Usually I try to write about the weekend’s sports events, adding commentary and critical analysis to whatever catches my eye from the weekend’s action. But every now and then, something leaps onto the front page and simply forces me to write about it.

Well, today was just such a day.

ESPN is going to have a new Monday Night Football booth. Joe Tessitore and Booger McFarland will not return, via sources. The successors will be internal. No decision has been made yet. Both Tessitore and McFarland will remain in prominent roles at ESPN.— Richard Deitsch (@richarddeitsch) May 9, 2020

For those of involved in sports media and the production of such content, seeing a change like this is rather dramatic. This is a very big deal. 

Despite its struggles since moving to ESPN, and the declining ratings in the preceding few short years before the program moved from ABC to ESPN in 2006, we must reiterate the importance of Monday Night Football. It is without question the flagship program on ESPN, and that’s including SportsCenter. It is the cornerstone of the network’s coverage of the NFL, the crux by which a network known for its insidious self-promotion frames the rest of its coverage of the league and continually reifies itself as the home of all sport. 

Former MNF announcers John Tessatore and Booger MacFarland (ESPN)

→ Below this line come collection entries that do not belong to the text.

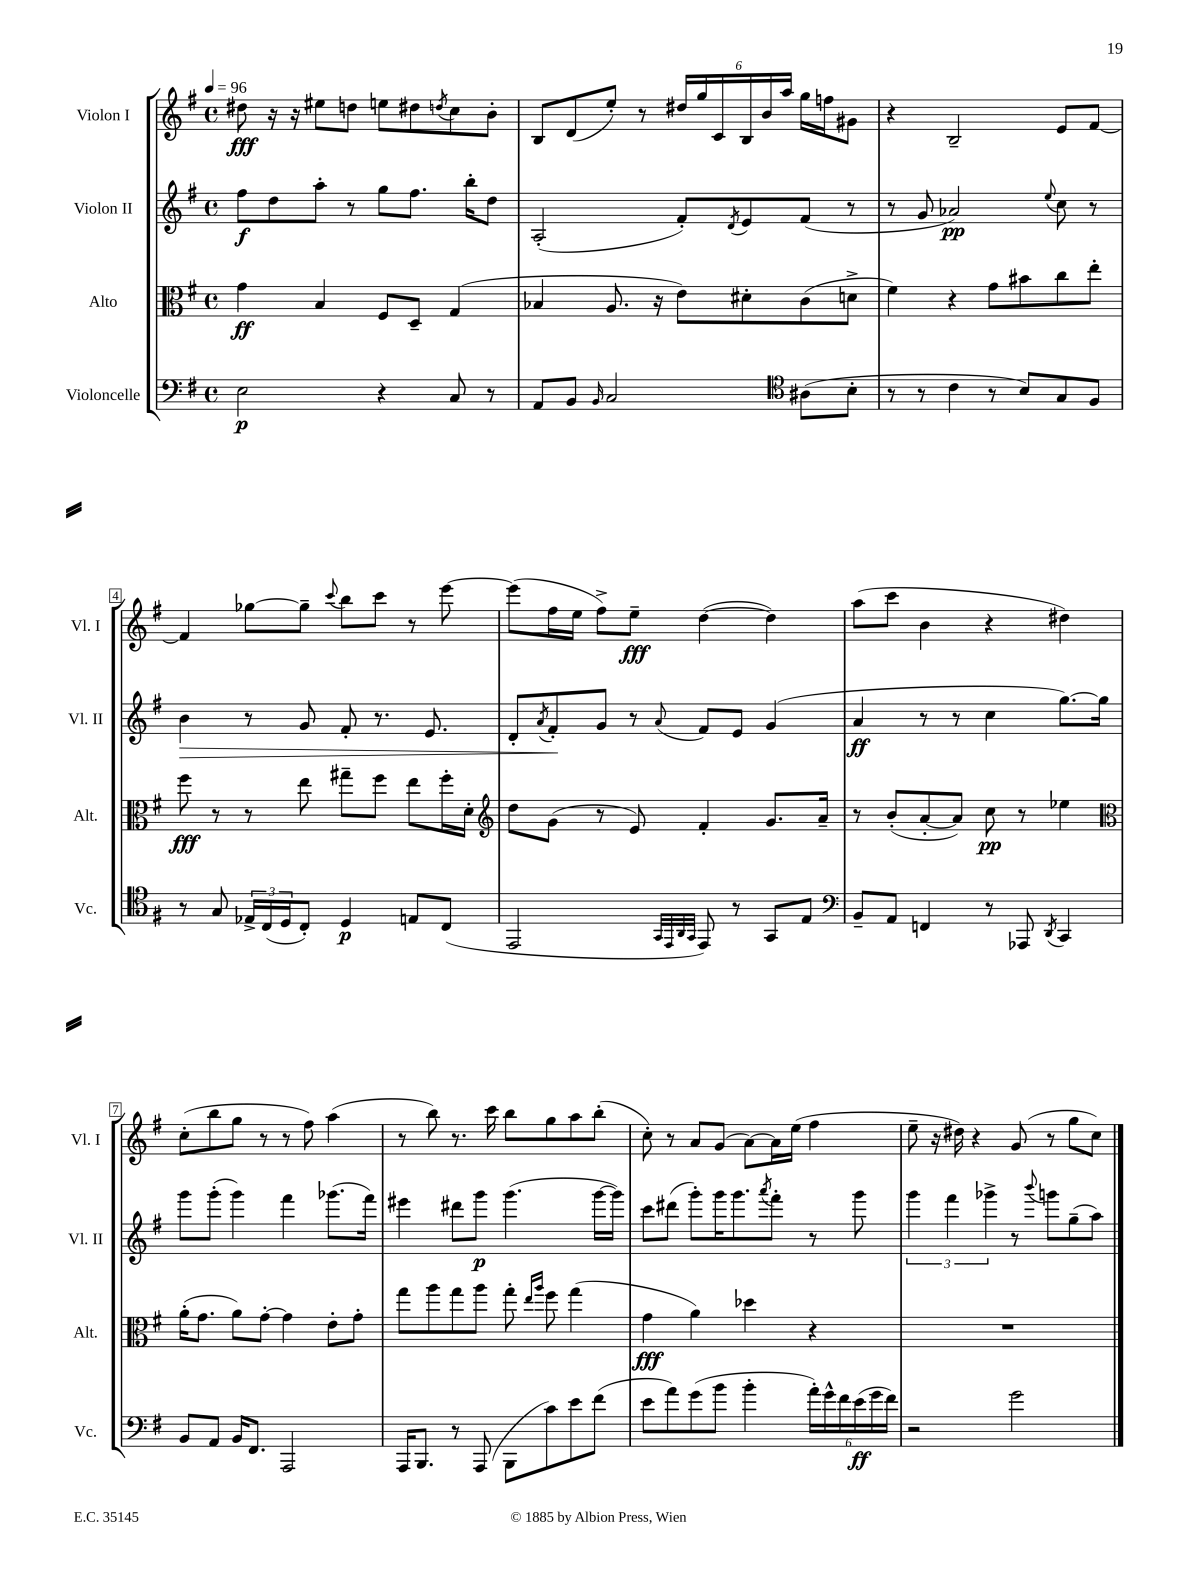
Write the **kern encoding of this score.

**kern	**dynam	**kern	**dynam	**kern	**dynam	**kern	**dynam
*part4	*part4	*part3	*part3	*part2	*part2	*part1	*part1
*staff4	*staff4	*staff3	*staff3	*staff2	*staff2	*staff1	*staff1
*I"Violoncelle	*	*I"Alto	*	*I"Violon II	*	*I"Violon I	*
*I'Vc.	*	*I'Alt.	*	*I'Vl. II	*	*I'Vl. I	*
*clefF4	*	*clefC3	*	*clefG2	*	*clefG2	*
*k[f#]	*	*k[f#]	*	*k[f#]	*	*k[f#]	*
*M4/4	*	*M4/4	*	*M4/4	*	*M4/4	*
*met(c)	*	*met(c)	*	*met(c)	*	*met(c)	*
*MM96	*	*MM96	*	*MM96	*	*MM96	*
=1	=1	=1	=1	=1	=1	=1	=1
2E\	p	4g\	ff	8ff#\L	f	8dd#X\	fff
.	.	.	.	8dd\	.	16r	.
.	.	.	.	.	.	16r	.
.	.	4B/	.	8aa'\J	.	8ee#X\L	.
.	.	.	.	8r	.	8ddn\J	.
4r	.	8F#/L	.	8gg\L	.	8een\L	.
.	.	8D~/J	.	8.ff#\J	.	8dd#X\	.
.	.	.	.	.	.	8qddn/	.
8C/	.	(4G/	.	.	.	8cc\	.
.	.	.	.	16bb'\KL	.	.	.
8r	.	.	.	8dd\J	.	8b'\J	.
=2	=2	=2	=2	=2	=2	=2	=2
8AA/L	.	4B-X/	.	(2A'/	.	8B/L	.
8BB/J	.	.	.	.	.	(8d/	.
16qqBB/	.	.	.	.	.	.	.
2C/	.	8.A/	.	.	.	8ee'/J)	.
.	.	.	.	.	.	8r	.
.	.	16r	.	.	.	.	.
.	.	8e\L)	.	8f#'/L)	.	24dd#X/LL	.
.	.	.	.	.	.	24gg/	.
.	.	.	.	.	.	24c/	.
.	.	.	.	8qd/	.	.	.
.	.	8d#X'\	.	8e/	.	24B/	.
.	.	.	.	.	.	24b/	.
.	.	.	.	.	.	24aa/JJ	.
*clefC4	*	*	*	*	*	*	*
(8A#X\L	.	(8c\	.	(8f#/J	.	16gg\LL	.
.	.	.	.	.	.	16ffn\J	.
8B'\J	.	8dn^\J	.	8r	.	8g#X\J	.
=3	=3	=3	=3	=3	=3	=3	=3
8r	.	4f#\)	.	8r	.	4r	.
8r	.	.	.	8g/	.	.	.
4c\	.	4r	.	2a-X/)	pp	2B~/	.
8r	.	8g\L	.	.	.	.	.
8B/L)	.	8b#X\	.	.	.	.	.
.	.	.	.	8qqee/	.	.	.
8G/	.	8cc\	.	8cc\	.	8e/L	.
8F#/J	.	8ee'\J	.	8r	.	[8f#/J	.
!!LO:LB:g=z
=4	=4	=4	=4	=4	=4	=4	=4
!	!	!	!	!	!LO:HP:b	!	!
8r	.	8ff#\	fff	4b\	>	4f#/]	.
8G/	.	8r	.	.	.	.	.
24E-X^/LL	.	8r	.	8r	.	[8gg-X\L	.
(24C/	.	.	.	.	.	.	.
24D/J	.	.	.	.	.	.	.
8C'/J)	.	8ee\	.	8g/	.	8gg-~\J]	.
.	.	.	.	.	.	8qqccc/	.
4D/	p	8gg#X~\L	.	8f#'/	.	8bb\L	.
.	.	8ff#\J	.	8.r	.	8ccc\J	.
8En/L	.	8ee\L	.	.	.	8r	.
.	.	.	.	8.e/	.	.	.
(8C/J	.	16ff#'\L	.	.	.	[8eee\	.
.	.	16d'\JJ	.	.	.	.	.
=5	=5	=5	=5	=5	=5	=5	=5
*	*	*clefG2	*	*	*	*	*
2EE/	.	8dd\L	.	8d'/L	.	(8eee\L]	.
.	.	.	.	8qa/	.	.	.
.	.	(8g\J	.	8f#'/	.	16ff#\L	.
.	.	.	.	.	.	16ee\JJ	.
.	.	8r	.	8g/J	]	8ff#^\L)	.
.	.	8e/)	.	8r	.	8ee~\J	fff
32qqGG/LLL	.	.	.	.	.	.	.
32qqEE/	.	.	.	.	.	.	.
32qqAA/	.	.	.	.	.	.	.
32qqGG/JJJ	.	.	.	8qqa/	.	.	.
8EE/)	.	4f#'/	.	8f#/L	.	([4dd\	.
8r	.	.	.	8e/J	.	.	.
8GG/L	.	8.g/L	.	(4g/	.	4dd\])	.
8E/J	.	.	.	.	.	.	.
.	.	16a~/Jk	.	.	.	.	.
=6	=6	=6	=6	=6	=6	=6	=6
*clefF4	*	*	*	*	*	*	*
8BB~/L	.	8r	.	4a/	ff	(8aa\L	.
8AA/J	.	(8b'/L	.	.	.	8ccc\J	.
4FFn/	.	[8a'/	.	8r	.	4b\	.
.	.	8a/J])	.	8r	.	.	.
8r	.	8cc\	pp	4cc\	.	4r	.
8AAA-X/	.	8r	.	.	.	.	.
8qDD/	.	.	.	.	.	.	.
4CC/	.	4ee-X\	.	[8.gg\L)	.	4dd#X\)	.
.	.	.	.	16gg\Jk]	.	.	.
!!LO:LB:g=z
=7	=7	=7	=7	=7	=7	=7	=7
*	*	*clefC3	*	*	*	*	*
8BB/L	.	(16a'\KL	.	8ggg\L	.	(8cc'\L	.
.	.	8.g\J	.	.	.	.	.
8AA/J	.	.	.	(8ggg'\J	.	8bb\	.
16BB/KL	.	8a\L)	.	4ggg\)	.	8gg\J	.
8.FF#/J	.	.	.	.	.	.	.
.	.	[8g'\J	.	.	.	8r	.
2AAA/	.	4g\]	.	4fff#\	.	8r	.
.	.	.	.	.	.	8ff#\)	.
.	.	8e'\L	.	(8.ggg-X\L	.	(4aa\	.
.	.	8g'\J	.	.	.	.	.
.	.	.	.	16fff#\Jk)	.	.	.
=8	=8	=8	=8	=8	=8	=8	=8
16AAA/KL	.	8gg\L	.	4eee#X\	.	8r	.
8.BBB/J	.	.	.	.	.	.	.
.	.	8aa\	.	.	.	8bb\)	.
8r	.	8gg\	.	8ddd#X\L	.	8.r	.
(8AAA/	.	8aa\J	.	8ggg\J	p	.	.
.	.	.	.	.	.	16ccc\	.
8BBB\L	.	8gg'\	.	(4.ggg\	.	8bb\L	.
.	.	16qqee/LL	.	.	.	.	.
.	.	16qqaa/JJ	.	.	.	.	.
8c\)	.	8ff#\	.	.	.	8gg\	.
8e\	.	(4gg\	.	.	.	8aa\	.
(8f#\J	.	.	.	[16ggg\LL	.	(8bb'\J	.
.	.	.	.	16ggg\JJ])	.	.	.
=9	=9	=9	=9	=9	=9	=9	=9
8e\L	.	4g\	fff	8ccc\L	.	8cc'\)	.
8a\)	.	.	.	(8ddd#X\J	.	8r	.
(8g\	.	4a\)	.	8ggg'\L)	.	8a/L	.
8b\J	.	.	.	16ggg\K	.	(8g/J	.
.	.	.	.	8.ggg\	.	.	.
4b'\	.	4dd-X\	.	.	.	[8a\L)	.
.	.	.	.	8qaaa/	.	.	.
.	.	.	.	8fff#'\J	.	16a\L]	.
.	.	.	.	.	.	(16ee\JJ	.
24a'\LL)	.	4r	.	8r	.	4ff#\	.
24g^^\	.	.	.	.	.	.	.
24f#\	.	.	.	.	.	.	.
(24e\	ff	.	.	8ggg\	.	.	.
24g\	.	.	.	.	.	.	.
24f#\JJ)	.	.	.	.	.	.	.
=10	=10	=10	=10	=10	=10	=10	=10
2r	.	1r	.	6ggg\	.	8ee~\	.
.	.	.	.	.	.	16r	.
.	.	.	.	6fff#\	.	.	.
.	.	.	.	.	.	16dd#X\)	.
.	.	.	.	.	.	4r	.
.	.	.	.	6ggg-X^\	.	.	.
2g\	.	.	.	8r	.	(8g/	.
.	.	.	.	8qqbbb/	.	.	.
.	.	.	.	8gggn\L	.	8r	.
.	.	.	.	(8gg~\	.	8gg\L	.
.	.	.	.	8aa\J)	.	8cc\J)	.
==	==	==	==	==	==	==	==
*-	*-	*-	*-	*-	*-	*-	*-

So it is major news when the broadcast team for this program is unceremoniously axed in the off-season just after the NFL Draft. John Tessitore and Booger MacFarland have only been in the booth for a year together, an incredibly short time to build an audience or establish a rapport with viewers. Previously, Booger was relegated to the embarrassing and comical Boogermobile while Tessitore shared the booth with uninspiring Jason Witten, a color commentator so bland and unremarkable that he was able to remove the color from color announcer. 

Poor Booger has been the target of unmitigated criticism from a subset of angry fans on Twitter and the blogosphere since his introduction to MNF. It is not at all difficult to see much of this criticism comes from a place of racial animus. “How dare an ex-athlete, a black man with a country accent (!), tell me what I should think about the game!” Booger is well aware of this hostility, but he also recognized the importance of his inclusion in the broadcast of a mostly Black game to a largely White but diversifying audience. 

Let’s be honest, sports broadcasting is #sowhite for so long. There remain very few black men in a position of authority as the play-by-play announcer. They have been long dismissed as the dumb jock to the brilliant wordsmith that white counterparts such as Howard Cosell and Al Michaels are oft portrayed to be. Meanwhile, black contemporaries like Gus Johnson are ridiculed as over-emotive and “too gimmicky” for a mainstream white audience.

Personally, I liked Booger, and I found his analysis instructive and intuitive. Granted he made mistakes, as we all do, but where others would be allowed to flourish, it seems to me that ESPN pulled the trigger prematurely. 

But this is a problem throughout sports with Blackness. White coaches get second and third chances while the Ty Willinghams and Romeo Crennels of the world are afforded just a single opportunity at the big time. How else would you explain Norv Turner’s repeated head coaching gigs?

While I look forward to the possibility that Peyton Manning may join the MNF booth, a rumor circulating long before the axe fell on the most recent announcers, I will eulogize Booger and his contribution to my enjoyment of MNF. 

Godspeed, Booger. May ESPN find a vehicle for your talents soon.